The table below shows the top 10 event types with the highest combined fatalities and injuries. The bar plot visualizes the same information, highlighting which events are most harmful to the population:
head(health_summary, 10)
## # A tibble: 10 × 3
## EVTYPE_simple total_fatalities total_injuries
## <chr> <dbl> <dbl>
## 1 tornado 5661 91407
## 2 heat 3138 9224
## 3 thunderstorm_wind 728 9503
## 4 flood 1525 8604
## 5 other 1267 6638
## 6 lightning 817 5232
## 7 wind 538 1931
## 8 ice 99 2152
## 9 snow 265 1928
## 10 hurricane 201 1711
top10_health <- health_summary %>%
slice_max(total_fatalities + total_injuries, n = 10)
ggplot(top10_health, aes(x = reorder(EVTYPE_simple, total_fatalities + total_injuries),
y = total_fatalities + total_injuries)) +
geom_col(fill = "tomato") +
coord_flip() +
labs(
title = "Top 10 Event Types by Health Impact (Fatalities + Injuries)",
x = "Event Type",
y = "Total Health Impact"
)
Figure 1. Bar plot showing the top 10 weather event types by health impact (fatalities + injuries).

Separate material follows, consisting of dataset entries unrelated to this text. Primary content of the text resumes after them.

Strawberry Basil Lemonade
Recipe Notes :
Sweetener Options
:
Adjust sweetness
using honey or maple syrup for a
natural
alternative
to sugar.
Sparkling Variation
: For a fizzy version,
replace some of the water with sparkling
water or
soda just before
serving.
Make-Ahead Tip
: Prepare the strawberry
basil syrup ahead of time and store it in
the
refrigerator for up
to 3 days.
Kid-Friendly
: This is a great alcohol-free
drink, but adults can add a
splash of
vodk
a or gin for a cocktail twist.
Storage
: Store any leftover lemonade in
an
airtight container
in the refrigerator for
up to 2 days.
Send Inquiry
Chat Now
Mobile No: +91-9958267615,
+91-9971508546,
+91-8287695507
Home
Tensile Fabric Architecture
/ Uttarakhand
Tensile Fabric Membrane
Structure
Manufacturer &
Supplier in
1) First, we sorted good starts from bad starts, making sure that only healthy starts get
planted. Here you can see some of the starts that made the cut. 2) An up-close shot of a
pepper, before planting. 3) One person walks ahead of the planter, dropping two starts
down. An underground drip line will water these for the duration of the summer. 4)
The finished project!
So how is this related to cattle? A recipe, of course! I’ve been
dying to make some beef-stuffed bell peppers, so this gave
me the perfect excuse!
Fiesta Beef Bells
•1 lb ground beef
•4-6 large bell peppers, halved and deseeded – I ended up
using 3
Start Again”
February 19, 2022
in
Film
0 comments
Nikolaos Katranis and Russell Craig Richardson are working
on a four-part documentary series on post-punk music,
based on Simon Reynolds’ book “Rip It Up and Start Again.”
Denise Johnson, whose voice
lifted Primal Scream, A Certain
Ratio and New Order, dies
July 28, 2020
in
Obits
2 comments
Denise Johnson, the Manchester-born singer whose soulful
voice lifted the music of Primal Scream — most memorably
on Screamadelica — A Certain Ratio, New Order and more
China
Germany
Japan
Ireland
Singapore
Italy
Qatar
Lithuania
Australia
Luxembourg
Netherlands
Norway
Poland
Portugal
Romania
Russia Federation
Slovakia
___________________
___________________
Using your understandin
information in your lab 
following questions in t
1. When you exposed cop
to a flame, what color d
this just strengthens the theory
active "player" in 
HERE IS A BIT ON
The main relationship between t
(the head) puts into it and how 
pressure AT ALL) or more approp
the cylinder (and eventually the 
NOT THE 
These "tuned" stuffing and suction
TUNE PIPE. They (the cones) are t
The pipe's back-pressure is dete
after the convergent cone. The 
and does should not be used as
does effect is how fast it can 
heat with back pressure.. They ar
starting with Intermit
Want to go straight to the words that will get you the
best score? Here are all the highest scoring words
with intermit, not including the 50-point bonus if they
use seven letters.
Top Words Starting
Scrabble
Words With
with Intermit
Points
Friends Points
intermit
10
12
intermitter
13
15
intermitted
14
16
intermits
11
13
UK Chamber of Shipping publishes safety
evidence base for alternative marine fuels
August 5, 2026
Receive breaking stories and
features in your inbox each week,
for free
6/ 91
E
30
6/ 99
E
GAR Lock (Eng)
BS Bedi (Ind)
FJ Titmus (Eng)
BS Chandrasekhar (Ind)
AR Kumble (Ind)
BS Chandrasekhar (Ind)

The table below shows the top 10 event types with the highest total economic damage (property + crop). The bar plot visualizes the same information, highlighting which events have the greatest economic consequences:
head(economic_summary, 10)
## # A tibble: 10 × 2
## EVTYPE_simple total_economic
## <chr> <dbl>
## 1 flood 179909795032.
## 2 hurricane 98682496360
## 3 tornado 59010559549.
## 4 coastal_flood 47966079000
## 5 other 39624569341
## 6 hail 19021507166.
## 7 thunderstorm_wind 11020123044.
## 8 ice 8984168660
## 9 wind 7005879233
## 10 snow 1932486802.
top10_econ <- economic_summary %>%
slice_max(total_economic, n = 10)
ggplot(top10_econ, aes(x = reorder(EVTYPE_simple, total_economic),
y = total_economic)) +
geom_col(fill = "steelblue") +
coord_flip() +
scale_y_continuous(labels = scales::dollar_format()) +
labs(
title = "Top 10 Event Types by Economic Damage",
x = "Event Type",
y = "Total Economic Damage (USD)"
)
Figure 2. Bar plot showing the top 10 weather event types by total economic damage (property + crops).
The analysis shows that tornadoes are the most harmful weather events
to population health, causing the largest number of fatalities and
injuries.
In terms of economic consequences, floods and hurricanes/tropical storms
are responsible for the greatest financial losses.
These findings suggest that preventive resources and emergency planning
should prioritize these high-impact event types.